• [Task brief] Copy the lines below word for word, leaving out the pictures.

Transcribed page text
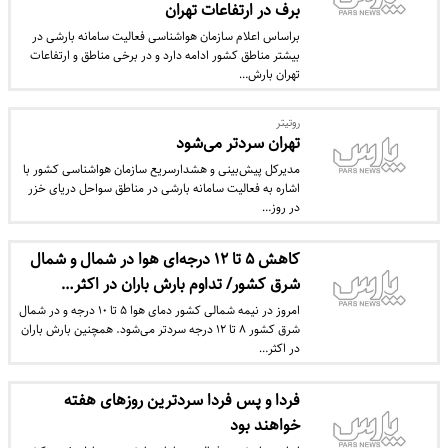
برف در ارتفاعات تهران
براساس اعلام سازمان هواشناسی فعالیت سامانه بارشی در
بیشتر مناطق کشور ادامه دارد و در برخی مناطق و ارتفاعات
تهران بارش…
روتیتر
تهران سردتر می‌شود
مدیرکل پیش‌بینی و هشدارسریع سازمان هواشناسی کشور با
اشاره به فعالیت سامانه بارشی در مناطق سواحل دریای خزر
در روز…
کاهش ۵ تا ۱۲ درجه‌ای هوا در شمال و شمال
شرق کشور/ تداوم بارش باران در اکثر…
امروز در نیمه شمالی کشور دمای هوا ۵ تا ۱۰ درجه و در شمال
شرق کشور ۸ تا ۱۲ درجه سردتر می‌شود. همچنین بارش باران
در اکثر…
فردا و پس فردا سردترین روزهای هفته
خواهند بود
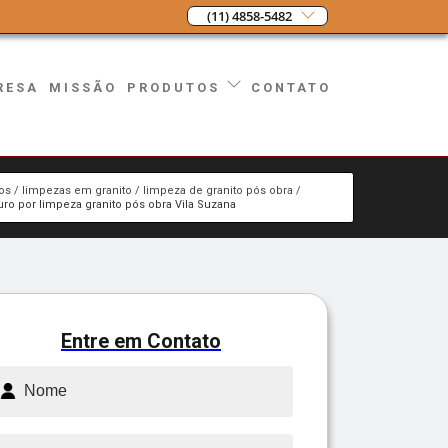
(11) 4858-5482
RESA
MISSÃO
CONTATO
PRODUTOS
os
limpezas em granito
limpeza de granito pós obra
ro por limpeza granito pós obra Vila Suzana
Entre em Contato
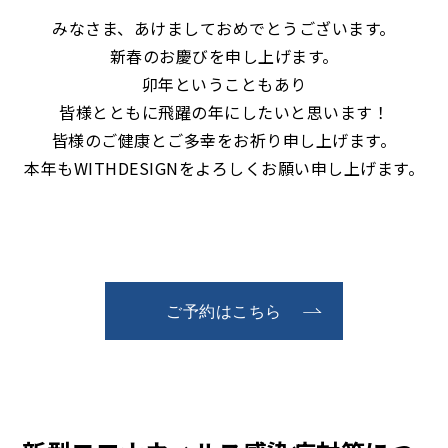
みなさま、あけましておめでとうございます。
新春のお慶びを申し上げます。
卯年ということもあり
皆様とともに飛躍の年にしたいと思います！
皆様のご健康とご多幸をお祈り申し上げます。
本年もWITHDESIGNをよろしくお願い申し上げます。
ご予約はこちら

• [Task response]
برف در ارتفاعات تهران
براساس اعلام سازمان هواشناسی فعالیت سامانه بارشی در
بیشتر مناطق کشور ادامه دارد و در برخی مناطق و ارتفاعات
تهران بارش…
روتیتر
تهران سردتر می‌شود
مدیرکل پیش‌بینی و هشدارسریع سازمان هواشناسی کشور با
اشاره به فعالیت سامانه بارشی در مناطق سواحل دریای خزر
در روز…
کاهش ۵ تا ۱۲ درجه‌ای هوا در شمال و شمال
شرق کشور/ تداوم بارش باران در اکثر…
امروز در نیمه شمالی کشور دمای هوا ۵ تا ۱۰ درجه و در شمال
شرق کشور ۸ تا ۱۲ درجه سردتر می‌شود. همچنین بارش باران
در اکثر…
فردا و پس فردا سردترین روزهای هفته
خواهند بود
(11) 4858-5482
RESA
MISSÃO
CONTATO
PRODUTOS
os
limpezas em granito
limpeza de granito pós obra
ro por limpeza granito pós obra Vila Suzana
Entre em Contato
みなさま、あけましておめでとうございます。
新春のお慶びを申し上げます。
卯年ということもあり
皆様とともに飛躍の年にしたいと思います！
皆様のご健康とご多幸をお祈り申し上げます。
本年もWITHDESIGNをよろしくお願い申し上げます。
ご予約はこちら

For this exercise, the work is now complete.